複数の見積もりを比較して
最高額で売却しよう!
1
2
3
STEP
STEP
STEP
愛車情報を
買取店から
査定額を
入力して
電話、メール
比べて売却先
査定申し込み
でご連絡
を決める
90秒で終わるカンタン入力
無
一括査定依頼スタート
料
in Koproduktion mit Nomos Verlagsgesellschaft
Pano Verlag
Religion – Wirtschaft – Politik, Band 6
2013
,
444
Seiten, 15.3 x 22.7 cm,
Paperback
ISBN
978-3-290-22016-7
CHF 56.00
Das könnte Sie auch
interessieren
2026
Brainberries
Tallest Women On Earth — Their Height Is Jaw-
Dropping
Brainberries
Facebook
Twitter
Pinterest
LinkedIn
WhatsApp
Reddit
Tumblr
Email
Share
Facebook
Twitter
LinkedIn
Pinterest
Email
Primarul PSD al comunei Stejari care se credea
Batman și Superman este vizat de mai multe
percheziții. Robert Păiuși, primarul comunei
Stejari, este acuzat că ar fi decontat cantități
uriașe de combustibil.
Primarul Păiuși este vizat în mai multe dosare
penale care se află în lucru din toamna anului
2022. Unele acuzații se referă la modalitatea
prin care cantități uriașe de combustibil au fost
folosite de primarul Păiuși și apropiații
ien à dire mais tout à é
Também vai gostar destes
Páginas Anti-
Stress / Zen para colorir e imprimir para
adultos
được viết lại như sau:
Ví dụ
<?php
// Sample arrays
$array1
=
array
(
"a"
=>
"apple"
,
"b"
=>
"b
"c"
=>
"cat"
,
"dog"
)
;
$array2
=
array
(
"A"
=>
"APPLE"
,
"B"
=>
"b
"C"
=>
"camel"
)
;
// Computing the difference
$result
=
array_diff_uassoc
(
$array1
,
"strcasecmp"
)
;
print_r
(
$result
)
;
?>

===

Reading through the records above, report each line in which the string "combustibil" is found.

OUTPUT FOR THIS TASK:
uriașe de combustibil.
prin care cantități uriașe de combustibil au fost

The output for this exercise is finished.